This article is more than 1 year old
Shareholders sue HP over Hurd's sex scandal probe
'Give us back our money'
HP faces a lawsuit over the departure of Mark Hurd from shareholders angry at the massive payoff he received and accusing the board of failing in their legal duties.
Hurd was allowed to resign as CEO last week after an investigation into sexual harrassment allegations uncovered false expenses claims. He walked away with a $12.2m cash payoff and and improved stock options.
HP's CFO Kathy Lesjak has temporarily taken over as CEO while the firm seeks a replacement.
The lawsuit, filed for shareholders by a Connecticut-based law firm against both HP and Hurd, alleges that "as a result of Hurd's, Lesjak's, and the HP board's shortcomings, HP lost significant credibility, and the market punished HP (and its shareholders) upon the 8/6/10 revelation of Hurd's termination - slashing its stock rating and erasing over $9 billion in market capitalization when the company's stock resumed trading on 8/9/10".

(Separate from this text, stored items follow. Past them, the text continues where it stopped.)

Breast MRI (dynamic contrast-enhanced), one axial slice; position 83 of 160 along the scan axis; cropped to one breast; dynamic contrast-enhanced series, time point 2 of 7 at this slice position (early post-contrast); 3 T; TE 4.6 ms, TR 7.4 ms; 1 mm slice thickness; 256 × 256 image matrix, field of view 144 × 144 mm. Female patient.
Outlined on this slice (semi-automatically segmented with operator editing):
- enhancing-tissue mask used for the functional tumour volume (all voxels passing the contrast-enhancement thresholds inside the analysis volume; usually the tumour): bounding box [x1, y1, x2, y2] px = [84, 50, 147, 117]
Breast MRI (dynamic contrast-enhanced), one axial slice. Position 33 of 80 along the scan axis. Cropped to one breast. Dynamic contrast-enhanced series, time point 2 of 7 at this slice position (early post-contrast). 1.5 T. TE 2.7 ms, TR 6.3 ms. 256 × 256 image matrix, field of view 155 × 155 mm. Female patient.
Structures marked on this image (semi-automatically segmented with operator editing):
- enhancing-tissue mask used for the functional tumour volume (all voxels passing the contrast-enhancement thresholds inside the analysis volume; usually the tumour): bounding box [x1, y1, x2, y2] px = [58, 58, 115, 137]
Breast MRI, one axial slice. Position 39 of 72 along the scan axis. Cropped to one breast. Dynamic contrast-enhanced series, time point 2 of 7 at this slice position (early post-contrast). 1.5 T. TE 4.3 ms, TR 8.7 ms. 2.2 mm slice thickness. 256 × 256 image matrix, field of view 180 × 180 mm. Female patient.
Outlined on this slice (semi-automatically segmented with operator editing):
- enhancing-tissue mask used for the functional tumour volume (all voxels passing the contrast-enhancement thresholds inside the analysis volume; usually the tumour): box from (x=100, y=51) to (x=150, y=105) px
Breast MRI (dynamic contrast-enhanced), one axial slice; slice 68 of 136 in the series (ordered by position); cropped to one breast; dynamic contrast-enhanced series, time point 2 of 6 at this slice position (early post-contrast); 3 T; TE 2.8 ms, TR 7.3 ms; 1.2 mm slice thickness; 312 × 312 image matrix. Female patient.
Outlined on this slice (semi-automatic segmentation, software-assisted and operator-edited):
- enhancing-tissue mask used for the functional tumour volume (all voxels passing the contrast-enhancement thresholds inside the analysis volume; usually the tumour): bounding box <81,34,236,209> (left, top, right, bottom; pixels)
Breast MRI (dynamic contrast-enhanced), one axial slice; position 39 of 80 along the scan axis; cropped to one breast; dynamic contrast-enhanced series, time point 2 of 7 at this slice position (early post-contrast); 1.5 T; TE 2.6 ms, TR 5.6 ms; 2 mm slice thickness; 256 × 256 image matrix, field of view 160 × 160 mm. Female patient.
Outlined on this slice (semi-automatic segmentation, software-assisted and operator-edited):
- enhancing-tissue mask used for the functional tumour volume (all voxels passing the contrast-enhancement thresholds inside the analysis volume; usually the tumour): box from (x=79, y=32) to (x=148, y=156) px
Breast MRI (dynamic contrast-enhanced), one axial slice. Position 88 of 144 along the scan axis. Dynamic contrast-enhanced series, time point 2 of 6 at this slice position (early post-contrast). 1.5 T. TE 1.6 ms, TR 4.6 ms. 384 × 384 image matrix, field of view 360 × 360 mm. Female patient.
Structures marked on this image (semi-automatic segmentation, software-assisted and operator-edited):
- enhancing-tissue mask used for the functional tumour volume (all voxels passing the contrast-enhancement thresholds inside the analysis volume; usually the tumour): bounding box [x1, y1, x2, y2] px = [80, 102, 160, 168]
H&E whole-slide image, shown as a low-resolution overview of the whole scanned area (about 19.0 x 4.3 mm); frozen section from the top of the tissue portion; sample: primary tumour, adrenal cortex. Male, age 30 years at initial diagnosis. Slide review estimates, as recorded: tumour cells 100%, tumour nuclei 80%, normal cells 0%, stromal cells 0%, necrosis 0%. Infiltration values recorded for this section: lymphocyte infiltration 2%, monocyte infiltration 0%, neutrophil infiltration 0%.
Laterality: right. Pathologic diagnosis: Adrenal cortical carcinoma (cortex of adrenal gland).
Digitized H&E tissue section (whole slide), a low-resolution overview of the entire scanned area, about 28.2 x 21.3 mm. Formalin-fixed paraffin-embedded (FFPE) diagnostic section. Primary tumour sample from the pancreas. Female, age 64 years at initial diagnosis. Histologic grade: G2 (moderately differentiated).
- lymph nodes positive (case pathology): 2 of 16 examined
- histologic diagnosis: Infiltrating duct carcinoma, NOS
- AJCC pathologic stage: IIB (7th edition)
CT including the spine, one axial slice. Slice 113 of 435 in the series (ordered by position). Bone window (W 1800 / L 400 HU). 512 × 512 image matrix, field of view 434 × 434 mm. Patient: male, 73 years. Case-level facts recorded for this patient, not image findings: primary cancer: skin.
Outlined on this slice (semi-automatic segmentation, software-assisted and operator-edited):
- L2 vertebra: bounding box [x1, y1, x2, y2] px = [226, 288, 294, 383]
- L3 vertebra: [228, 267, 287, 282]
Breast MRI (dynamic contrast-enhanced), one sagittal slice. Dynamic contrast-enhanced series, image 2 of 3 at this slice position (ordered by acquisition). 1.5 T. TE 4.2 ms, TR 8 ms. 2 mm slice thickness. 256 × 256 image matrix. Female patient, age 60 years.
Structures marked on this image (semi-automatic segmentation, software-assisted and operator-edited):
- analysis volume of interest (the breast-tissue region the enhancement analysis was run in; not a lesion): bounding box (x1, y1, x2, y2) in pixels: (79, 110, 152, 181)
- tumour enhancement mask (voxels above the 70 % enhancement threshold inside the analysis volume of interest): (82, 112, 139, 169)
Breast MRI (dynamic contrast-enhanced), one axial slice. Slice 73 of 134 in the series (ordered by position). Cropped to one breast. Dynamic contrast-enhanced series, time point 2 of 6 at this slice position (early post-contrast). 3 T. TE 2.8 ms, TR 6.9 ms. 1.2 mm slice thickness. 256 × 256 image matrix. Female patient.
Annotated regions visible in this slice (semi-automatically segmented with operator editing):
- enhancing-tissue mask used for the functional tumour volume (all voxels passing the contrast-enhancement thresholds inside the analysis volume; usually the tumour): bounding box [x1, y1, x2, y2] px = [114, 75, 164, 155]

The board, mostly appointed by Hurd, is accused of gross mismanagement, waste of corporate assets, violating the California corporation code, misappropriating information, and unjust enrichment.
The plaintiff, the Brockton Contributory Retirement System, also aims to reclaim Hurd's severance package for HP, and to enforce governance changes on the board. The complaint says HP violated corporate law by failing to inform shareholders of the investigation into Hurd, who was also its chairman.